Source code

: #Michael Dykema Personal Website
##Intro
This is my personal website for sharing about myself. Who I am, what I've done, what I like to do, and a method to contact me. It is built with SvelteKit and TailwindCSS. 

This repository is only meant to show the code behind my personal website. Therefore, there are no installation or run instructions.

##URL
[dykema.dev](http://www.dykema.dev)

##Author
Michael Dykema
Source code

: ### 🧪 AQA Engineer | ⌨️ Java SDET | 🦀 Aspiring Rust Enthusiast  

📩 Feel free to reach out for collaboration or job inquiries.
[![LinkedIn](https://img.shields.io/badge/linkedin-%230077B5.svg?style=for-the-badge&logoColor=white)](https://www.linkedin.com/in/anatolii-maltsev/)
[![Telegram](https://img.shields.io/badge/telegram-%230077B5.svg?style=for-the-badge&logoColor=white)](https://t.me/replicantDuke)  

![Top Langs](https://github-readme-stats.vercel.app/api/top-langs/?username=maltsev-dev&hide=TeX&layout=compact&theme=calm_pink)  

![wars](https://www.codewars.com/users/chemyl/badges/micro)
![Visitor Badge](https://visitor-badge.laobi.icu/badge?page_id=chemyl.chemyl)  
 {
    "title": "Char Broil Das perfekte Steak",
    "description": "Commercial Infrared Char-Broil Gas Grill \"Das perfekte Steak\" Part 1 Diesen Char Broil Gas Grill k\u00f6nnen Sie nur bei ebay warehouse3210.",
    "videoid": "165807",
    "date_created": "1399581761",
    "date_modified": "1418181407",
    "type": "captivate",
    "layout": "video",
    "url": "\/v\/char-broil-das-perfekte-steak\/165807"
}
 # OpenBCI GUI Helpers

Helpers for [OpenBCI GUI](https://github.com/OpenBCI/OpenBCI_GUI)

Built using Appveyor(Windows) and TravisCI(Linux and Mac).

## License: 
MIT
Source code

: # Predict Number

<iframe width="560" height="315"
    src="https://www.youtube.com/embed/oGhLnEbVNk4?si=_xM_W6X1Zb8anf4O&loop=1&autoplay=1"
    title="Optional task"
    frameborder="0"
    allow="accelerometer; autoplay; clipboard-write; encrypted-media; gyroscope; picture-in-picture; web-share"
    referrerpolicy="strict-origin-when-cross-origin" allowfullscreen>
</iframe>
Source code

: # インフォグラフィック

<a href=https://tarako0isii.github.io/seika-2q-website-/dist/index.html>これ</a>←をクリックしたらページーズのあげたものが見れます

☆ ☆ ☆ ☆ ☆

● Problem description
Starting with the line that contains "Helpers for [OpenBCI" and going on through the line that contains "# Predict Number", reproduce those lines of the listing with "Built using" swapped for "Compiled with" and every other character left unchanged.

● Exercise result
Helpers for [OpenBCI GUI](https://github.com/OpenBCI/OpenBCI_GUI)

Compiled with Appveyor(Windows) and TravisCI(Linux and Mac).

## License: 
MIT
Source code

: # Predict Number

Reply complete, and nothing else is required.